SOURCE TEXT:

* BEGIN *

Two of the more immediate perceived roadblocks to the implementation of performance 
assessments are low reliability and high cost. Current understandings of how the two are related, 
however, may suffer from basically two problems. The first problem is that the two are rarely 
addressed simultaneously in an empirical fashion. The second problem, which may actually be a 
cause of the first problem, is the assumption that the two are linked in a Spearman-Brown style 
relationship. The idea that the relationship is much more complex than that was raised by Sanders, 
Theunissen and Baas (1989). This investigation attempts to add to the understanding of this 
complex relationship.

* END *

PROMPT:
Please write out the passage on performance assessments again from "Two of the more" to "complex relationship.", replacing "reliability" with "dependability".

ROWS:
* BEGIN *

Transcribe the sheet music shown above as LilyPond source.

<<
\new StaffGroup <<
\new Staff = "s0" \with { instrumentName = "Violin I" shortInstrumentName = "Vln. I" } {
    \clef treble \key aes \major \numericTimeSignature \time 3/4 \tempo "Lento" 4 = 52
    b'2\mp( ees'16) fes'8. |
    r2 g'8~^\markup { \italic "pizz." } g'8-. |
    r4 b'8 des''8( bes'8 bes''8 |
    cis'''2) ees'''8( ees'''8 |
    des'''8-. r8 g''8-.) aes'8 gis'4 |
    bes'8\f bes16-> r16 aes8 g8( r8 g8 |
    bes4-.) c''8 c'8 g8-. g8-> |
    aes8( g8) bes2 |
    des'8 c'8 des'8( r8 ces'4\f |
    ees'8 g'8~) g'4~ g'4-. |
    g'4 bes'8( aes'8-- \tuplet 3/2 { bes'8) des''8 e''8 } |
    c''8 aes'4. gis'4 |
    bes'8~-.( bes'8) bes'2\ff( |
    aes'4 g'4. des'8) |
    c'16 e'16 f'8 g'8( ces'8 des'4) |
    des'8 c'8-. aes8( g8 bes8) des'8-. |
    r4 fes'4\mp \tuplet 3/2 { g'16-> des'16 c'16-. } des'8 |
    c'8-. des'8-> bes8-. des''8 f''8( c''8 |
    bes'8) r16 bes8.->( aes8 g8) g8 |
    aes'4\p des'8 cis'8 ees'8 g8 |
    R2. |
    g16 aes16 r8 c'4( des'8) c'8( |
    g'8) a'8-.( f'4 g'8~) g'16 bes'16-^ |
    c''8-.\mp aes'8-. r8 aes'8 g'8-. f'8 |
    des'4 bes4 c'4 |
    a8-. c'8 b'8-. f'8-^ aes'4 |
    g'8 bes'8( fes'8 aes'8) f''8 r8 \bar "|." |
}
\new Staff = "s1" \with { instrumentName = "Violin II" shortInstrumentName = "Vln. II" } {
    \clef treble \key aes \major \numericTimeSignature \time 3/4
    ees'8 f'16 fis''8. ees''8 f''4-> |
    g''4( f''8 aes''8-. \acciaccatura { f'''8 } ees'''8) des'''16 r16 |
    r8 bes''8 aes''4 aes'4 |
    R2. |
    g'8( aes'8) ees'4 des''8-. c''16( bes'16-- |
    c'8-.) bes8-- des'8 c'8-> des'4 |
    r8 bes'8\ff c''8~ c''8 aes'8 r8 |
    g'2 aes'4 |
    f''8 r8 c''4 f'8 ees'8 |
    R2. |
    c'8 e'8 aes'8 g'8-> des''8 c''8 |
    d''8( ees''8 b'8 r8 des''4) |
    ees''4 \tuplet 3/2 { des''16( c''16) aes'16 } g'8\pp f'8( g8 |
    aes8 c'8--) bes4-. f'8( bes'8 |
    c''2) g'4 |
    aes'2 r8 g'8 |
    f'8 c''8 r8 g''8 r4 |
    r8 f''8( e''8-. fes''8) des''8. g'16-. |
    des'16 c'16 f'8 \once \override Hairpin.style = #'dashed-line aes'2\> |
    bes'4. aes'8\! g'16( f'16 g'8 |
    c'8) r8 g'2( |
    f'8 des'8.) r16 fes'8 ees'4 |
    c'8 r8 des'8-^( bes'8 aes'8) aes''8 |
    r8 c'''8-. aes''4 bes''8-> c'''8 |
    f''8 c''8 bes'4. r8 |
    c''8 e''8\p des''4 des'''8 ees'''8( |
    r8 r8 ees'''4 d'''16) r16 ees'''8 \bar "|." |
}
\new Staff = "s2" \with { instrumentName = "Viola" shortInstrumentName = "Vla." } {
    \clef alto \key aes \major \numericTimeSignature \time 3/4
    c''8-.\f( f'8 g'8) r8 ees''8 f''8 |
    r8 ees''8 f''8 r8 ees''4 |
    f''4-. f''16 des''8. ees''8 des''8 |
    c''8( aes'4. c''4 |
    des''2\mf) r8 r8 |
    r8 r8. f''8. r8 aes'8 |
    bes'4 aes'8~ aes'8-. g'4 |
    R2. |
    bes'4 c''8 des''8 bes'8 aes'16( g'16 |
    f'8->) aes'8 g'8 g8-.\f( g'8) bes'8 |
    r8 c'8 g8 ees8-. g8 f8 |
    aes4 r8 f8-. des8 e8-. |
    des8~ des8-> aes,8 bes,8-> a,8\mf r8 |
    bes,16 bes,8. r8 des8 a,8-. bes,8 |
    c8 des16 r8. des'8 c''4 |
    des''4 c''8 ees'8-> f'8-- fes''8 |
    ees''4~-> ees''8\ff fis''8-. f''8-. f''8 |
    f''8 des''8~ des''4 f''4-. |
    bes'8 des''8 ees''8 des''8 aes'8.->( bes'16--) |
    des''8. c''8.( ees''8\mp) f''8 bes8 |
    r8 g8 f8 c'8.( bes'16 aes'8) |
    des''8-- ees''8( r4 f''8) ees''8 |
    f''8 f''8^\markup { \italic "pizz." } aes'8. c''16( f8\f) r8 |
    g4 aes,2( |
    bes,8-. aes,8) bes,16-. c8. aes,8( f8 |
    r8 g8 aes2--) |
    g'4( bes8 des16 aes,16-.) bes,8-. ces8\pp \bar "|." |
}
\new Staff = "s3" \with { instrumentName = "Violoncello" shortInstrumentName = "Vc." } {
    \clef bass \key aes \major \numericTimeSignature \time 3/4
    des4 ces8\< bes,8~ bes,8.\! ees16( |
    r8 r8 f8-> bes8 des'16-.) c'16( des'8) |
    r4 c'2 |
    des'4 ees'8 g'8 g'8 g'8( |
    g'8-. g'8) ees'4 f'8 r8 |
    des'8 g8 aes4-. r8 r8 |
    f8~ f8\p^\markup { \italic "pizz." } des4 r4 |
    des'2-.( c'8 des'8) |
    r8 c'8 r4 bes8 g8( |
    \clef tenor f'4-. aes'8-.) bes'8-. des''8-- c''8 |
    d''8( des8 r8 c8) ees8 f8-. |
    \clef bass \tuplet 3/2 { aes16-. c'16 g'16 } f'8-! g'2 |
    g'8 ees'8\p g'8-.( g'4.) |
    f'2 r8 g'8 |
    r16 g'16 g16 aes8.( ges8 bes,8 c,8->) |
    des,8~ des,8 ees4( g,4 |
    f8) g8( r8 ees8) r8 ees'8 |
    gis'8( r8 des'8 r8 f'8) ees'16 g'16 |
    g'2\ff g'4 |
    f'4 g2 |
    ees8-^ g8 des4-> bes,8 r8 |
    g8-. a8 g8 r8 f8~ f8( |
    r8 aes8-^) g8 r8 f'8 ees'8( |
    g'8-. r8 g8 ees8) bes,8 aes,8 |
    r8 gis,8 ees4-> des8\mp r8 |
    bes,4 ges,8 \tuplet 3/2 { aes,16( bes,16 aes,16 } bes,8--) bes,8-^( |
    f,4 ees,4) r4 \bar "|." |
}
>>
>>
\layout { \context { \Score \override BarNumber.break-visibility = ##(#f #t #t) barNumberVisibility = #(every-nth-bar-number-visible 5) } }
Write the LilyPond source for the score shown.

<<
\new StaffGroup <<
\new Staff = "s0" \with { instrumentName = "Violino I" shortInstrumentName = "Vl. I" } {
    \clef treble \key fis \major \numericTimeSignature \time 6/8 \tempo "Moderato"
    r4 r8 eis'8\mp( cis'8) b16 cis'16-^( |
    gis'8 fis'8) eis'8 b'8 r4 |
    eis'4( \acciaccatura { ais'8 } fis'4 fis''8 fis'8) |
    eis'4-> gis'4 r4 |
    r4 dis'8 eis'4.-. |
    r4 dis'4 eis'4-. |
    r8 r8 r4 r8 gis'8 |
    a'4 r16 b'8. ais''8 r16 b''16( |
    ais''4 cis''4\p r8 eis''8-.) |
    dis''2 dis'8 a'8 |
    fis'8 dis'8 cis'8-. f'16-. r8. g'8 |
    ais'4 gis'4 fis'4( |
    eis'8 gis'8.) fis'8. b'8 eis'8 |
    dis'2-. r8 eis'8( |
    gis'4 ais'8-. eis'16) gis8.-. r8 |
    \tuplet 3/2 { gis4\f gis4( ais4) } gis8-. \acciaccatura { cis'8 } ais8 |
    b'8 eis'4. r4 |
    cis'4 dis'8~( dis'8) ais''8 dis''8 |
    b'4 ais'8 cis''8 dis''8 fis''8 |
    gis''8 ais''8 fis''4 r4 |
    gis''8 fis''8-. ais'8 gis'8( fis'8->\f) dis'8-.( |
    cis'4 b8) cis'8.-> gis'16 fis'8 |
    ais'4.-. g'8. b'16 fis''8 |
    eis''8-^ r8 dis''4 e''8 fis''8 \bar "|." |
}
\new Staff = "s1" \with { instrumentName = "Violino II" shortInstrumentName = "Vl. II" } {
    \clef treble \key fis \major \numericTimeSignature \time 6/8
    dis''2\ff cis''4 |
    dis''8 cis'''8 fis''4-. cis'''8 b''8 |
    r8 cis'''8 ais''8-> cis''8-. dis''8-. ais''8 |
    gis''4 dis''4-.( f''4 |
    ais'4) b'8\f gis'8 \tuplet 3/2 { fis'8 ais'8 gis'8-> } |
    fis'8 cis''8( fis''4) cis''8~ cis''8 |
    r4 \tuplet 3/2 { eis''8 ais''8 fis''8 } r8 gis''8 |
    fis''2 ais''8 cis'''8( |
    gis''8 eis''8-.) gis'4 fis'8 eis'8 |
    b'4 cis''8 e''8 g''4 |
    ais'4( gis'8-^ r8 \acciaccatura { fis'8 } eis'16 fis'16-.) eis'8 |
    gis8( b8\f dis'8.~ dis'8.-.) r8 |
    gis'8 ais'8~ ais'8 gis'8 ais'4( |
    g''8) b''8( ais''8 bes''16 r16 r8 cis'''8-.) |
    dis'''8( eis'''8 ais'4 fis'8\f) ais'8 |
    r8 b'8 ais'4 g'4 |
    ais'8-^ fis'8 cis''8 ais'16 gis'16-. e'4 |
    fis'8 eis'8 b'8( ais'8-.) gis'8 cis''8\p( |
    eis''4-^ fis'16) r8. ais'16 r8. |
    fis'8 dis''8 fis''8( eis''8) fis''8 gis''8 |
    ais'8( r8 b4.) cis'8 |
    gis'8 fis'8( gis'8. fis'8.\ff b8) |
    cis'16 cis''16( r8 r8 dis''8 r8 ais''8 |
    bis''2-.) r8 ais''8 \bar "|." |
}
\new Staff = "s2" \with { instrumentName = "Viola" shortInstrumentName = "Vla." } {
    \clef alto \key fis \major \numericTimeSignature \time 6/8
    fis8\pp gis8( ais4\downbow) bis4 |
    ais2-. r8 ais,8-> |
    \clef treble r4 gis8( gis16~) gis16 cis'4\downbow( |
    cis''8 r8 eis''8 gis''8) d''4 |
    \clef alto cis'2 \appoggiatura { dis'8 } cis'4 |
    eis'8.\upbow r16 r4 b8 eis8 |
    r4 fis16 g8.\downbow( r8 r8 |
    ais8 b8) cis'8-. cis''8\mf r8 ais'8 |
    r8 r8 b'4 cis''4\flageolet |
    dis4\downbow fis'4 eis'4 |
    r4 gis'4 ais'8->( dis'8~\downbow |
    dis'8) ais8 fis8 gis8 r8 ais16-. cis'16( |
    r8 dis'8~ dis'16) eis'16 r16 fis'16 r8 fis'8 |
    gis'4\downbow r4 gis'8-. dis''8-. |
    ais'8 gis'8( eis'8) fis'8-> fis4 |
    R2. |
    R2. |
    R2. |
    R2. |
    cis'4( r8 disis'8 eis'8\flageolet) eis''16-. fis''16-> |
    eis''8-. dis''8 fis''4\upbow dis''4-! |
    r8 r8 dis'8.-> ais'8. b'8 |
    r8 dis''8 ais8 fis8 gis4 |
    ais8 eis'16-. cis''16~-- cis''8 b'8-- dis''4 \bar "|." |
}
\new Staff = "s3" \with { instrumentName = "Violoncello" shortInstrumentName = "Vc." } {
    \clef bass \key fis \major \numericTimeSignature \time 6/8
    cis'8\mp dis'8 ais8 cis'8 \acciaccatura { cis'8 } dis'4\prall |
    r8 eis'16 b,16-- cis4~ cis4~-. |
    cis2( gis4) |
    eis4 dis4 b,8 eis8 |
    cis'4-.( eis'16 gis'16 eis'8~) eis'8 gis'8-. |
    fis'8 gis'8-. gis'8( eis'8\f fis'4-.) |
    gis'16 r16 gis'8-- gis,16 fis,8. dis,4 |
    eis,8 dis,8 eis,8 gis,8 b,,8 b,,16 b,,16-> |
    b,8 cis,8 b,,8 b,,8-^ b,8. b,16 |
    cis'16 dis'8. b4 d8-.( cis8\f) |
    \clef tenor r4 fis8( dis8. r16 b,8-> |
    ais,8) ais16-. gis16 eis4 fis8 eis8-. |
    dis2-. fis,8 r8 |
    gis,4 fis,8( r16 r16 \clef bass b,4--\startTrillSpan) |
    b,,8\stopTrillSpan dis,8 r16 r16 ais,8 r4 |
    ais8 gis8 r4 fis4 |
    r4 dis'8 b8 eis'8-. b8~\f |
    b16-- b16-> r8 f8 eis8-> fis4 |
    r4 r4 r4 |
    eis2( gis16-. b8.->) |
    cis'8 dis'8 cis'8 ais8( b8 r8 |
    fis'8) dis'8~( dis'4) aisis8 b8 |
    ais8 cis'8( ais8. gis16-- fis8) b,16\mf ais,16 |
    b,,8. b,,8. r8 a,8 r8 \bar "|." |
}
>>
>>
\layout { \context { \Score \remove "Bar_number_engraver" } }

* END *

FINAL ANSWER:
Two of the more immediate perceived roadblocks to the implementation of performance 
assessments are low dependability and high cost. Current understandings of how the two are related, 
however, may suffer from basically two problems. The first problem is that the two are rarely 
addressed simultaneously in an empirical fashion. The second problem, which may actually be a 
cause of the first problem, is the assumption that the two are linked in a Spearman-Brown style 
relationship. The idea that the relationship is much more complex than that was raised by Sanders, 
Theunissen and Baas (1989). This investigation attempts to add to the understanding of this 
complex relationship.